[Source extract]
+ + + +

Actually, that is not correct; each orbital clock has a different speed not only with respect to each other orbital clock but also with respect to different angular positions on the Earth's surface. Calculating the resulting and continously varying SR time dilation (from relative velocities) would be practically intractable. Yogi is correct; it is far simpler (in fact, necessary) to calibrate all clocks according to one frame, the non-rotating center of Earth frame. From THAT frame all clocks have the same SR & GR time dilation correction.
Thus other error adjustments due to drift, sagnac, or atmospheric diffraction,etc. are determinable.

Creator

 

[russ_watters]

You're correct, but this soooo didn't need to be resurrected.

 

[Thomas2]

Actually, that is not correct; each orbital clock has a different speed not only with respect to each other orbital clock but also with respect to different angular positions on the Earth's surface. Calculating the resulting and continously varying SR time dilation (from relative velocities) would be practically intractable. Yogi is correct; it is far simpler (in fact, necessary) to calibrate all clocks according to one frame, the non-rotating center of Earth frame. From THAT frame all clocks have

All GPS satellites are essentially at the same height (see for instance http://hyperphysics.phy-astr.gsu.edu/hbase/gps.html ; in fact, http://www.losangeles.af.mil/smc/pa/fact_sheets/gps_fs.htm gives this height exactly as 10,988 nautical miles). Satellites at exactly the same height must also have exactly the same orbital speed with respect to the center of the Earth (which is about 5 km/sec) and hence also the same time dilation in this frame. The rotational speed of the Earth at its surface is at best 0.5 km/sec (at the equator), so the time dilation for the receiver clock should be only 1/100 of that for the satellite clocks as the time dilation factor depends on (v/c)² Even if still significant, the latter, like many other effects, is variable and hence the satellite clocks can not be preset for this and it has to be calculated in the receiver. The point that I made earlier was, why the simple constant correction is not done in the receiver as well when there are already so many complicated variable effects being taken into account. This would hardly increase the computing requirements in the receiver and one would not have to mess around with the satellite clocks, especially as relativistic effects should in fact not be relevant at all if time differences from satellites rather than absolute times are used (as shown in my opening post).

+ + + +

[Source data]
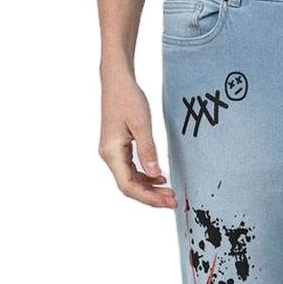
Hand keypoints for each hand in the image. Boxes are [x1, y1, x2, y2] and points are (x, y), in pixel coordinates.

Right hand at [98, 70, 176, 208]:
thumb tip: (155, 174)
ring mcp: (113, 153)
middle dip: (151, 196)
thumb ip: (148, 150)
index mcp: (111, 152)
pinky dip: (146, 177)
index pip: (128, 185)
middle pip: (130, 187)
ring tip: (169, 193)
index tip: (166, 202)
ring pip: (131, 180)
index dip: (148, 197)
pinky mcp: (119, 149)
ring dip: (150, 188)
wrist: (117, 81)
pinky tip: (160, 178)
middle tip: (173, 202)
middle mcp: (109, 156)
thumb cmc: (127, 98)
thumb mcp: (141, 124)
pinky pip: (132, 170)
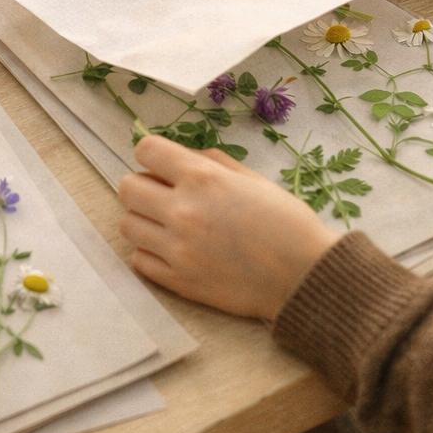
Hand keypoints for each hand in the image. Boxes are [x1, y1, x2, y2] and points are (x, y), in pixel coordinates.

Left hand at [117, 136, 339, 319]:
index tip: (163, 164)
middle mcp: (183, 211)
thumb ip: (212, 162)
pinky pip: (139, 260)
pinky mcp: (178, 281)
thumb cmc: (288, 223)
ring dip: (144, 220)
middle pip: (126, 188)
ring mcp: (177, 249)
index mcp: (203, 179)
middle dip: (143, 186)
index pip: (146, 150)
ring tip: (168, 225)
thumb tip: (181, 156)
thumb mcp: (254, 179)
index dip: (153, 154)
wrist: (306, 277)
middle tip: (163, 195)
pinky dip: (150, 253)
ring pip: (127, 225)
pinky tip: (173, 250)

+ + + +

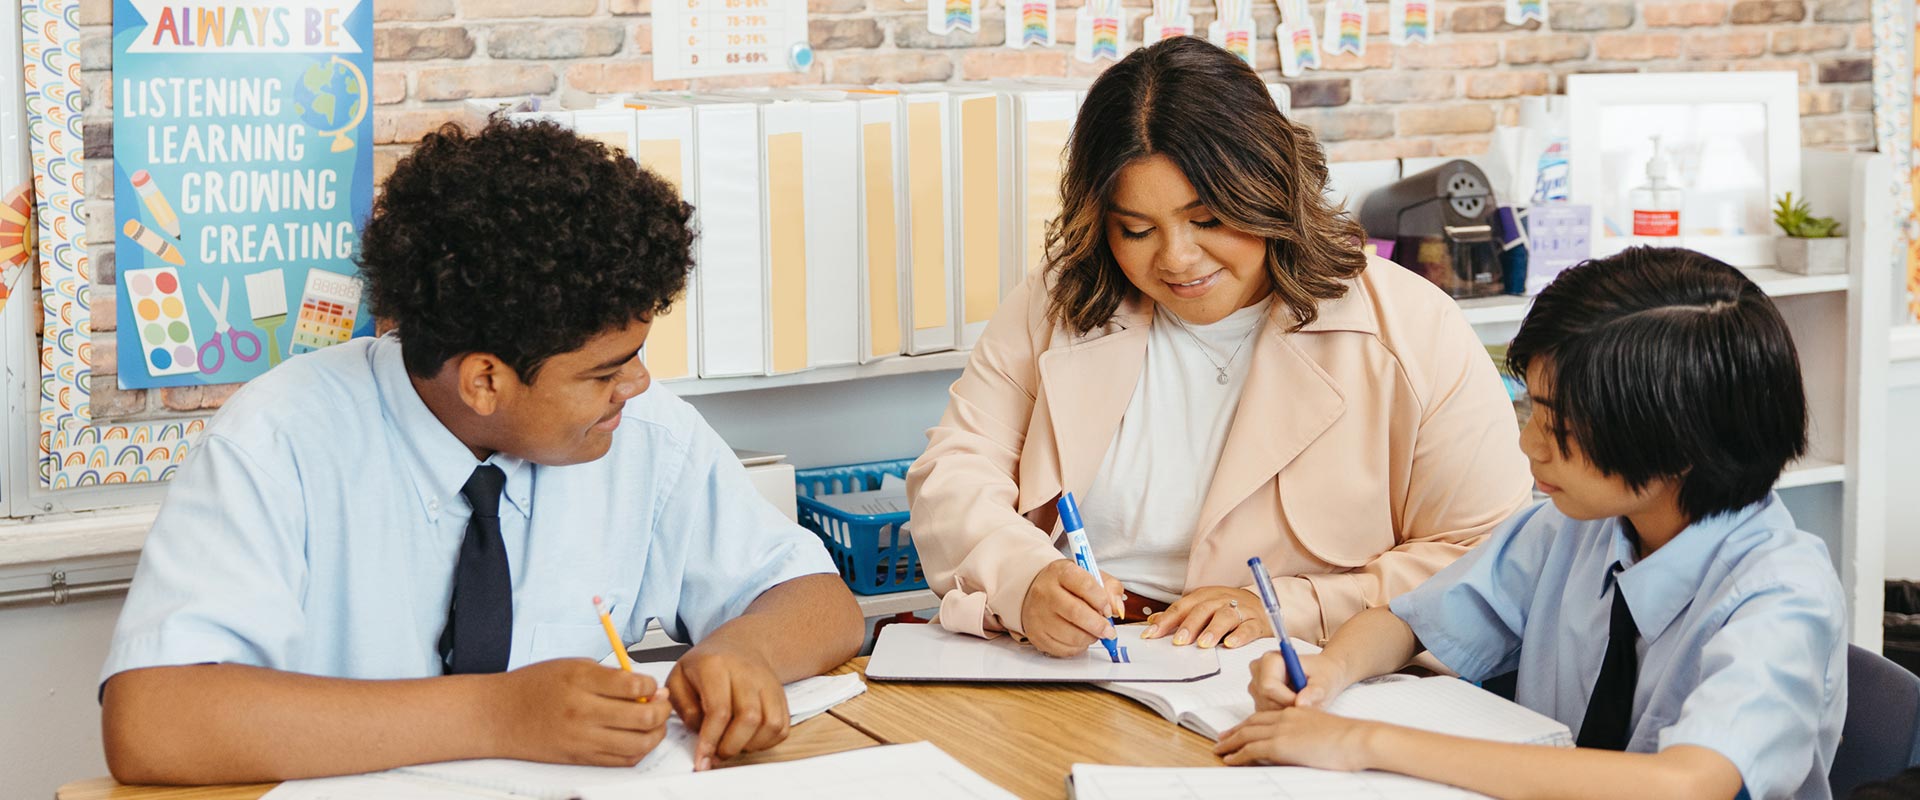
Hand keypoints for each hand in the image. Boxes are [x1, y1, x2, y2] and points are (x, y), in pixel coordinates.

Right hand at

+ + + +

[Tasks to perform]
1. Please transcribe the passage of the GPS clock thread above, from "Thus other error" up to and including "to be resurrected.".
2. In the GPS clock thread, what exact height is given for GPS satellites?
3. Write a continuation of the GPS clock thread, starting after its final sentence.

[Results of the tasks]
1.
Thus other error adjustments due to drift, sagnac, or atmospheric diffraction,etc. are determinable.

Creator

 

[russ_watters]

You're correct, but this soooo didn't need to be resurrected.

2. 10,988 nautical miles.

3.
 

[pervect]

http://xxx.lanl.gov/abs/gr-qc/9508043

has some comments on some of the issues being discussed. My quick summary - ECI coordinates are convenient, not essential.

 

[mcoy]

hey I'm having a homework about GPS, and this thread has proved to be very useful, but i would also like to know how waves are used in the GPS system, the principles, etc... hope you could help :P

 

[mcoy]

please...

 

[pervect]

hey I'm having a homework about GPS, and this thread has proved to be very useful, but i would also like to know how waves are used in the GPS system, the principles, etc... hope you could help :P

You might try

http://www.gpsworld.com/gpsworld/static/staticHtml.jsp?id=7860

or browse around the USNO site

http://tycho.usno.navy.mil/gps.html

 

[psychedelic]

Newtonian Model.

HI there. In all your threads and discussion, reference has been made to the Newtonian model. But where exactly is the Newtonian model? Every discussion pertaining to PGS has necessarily some relativity in it. But can someone not give any explanation of how the system incorporated Newtonian physics in it.Am doing a project on GPS and one section in it is to show the Newtonian aspect of the system. But I have not, up to now, seen a single site that talks of Newtonian aspects of GPS. Should we use the metric with diagonals all being equal to 1s? Thanks for replying.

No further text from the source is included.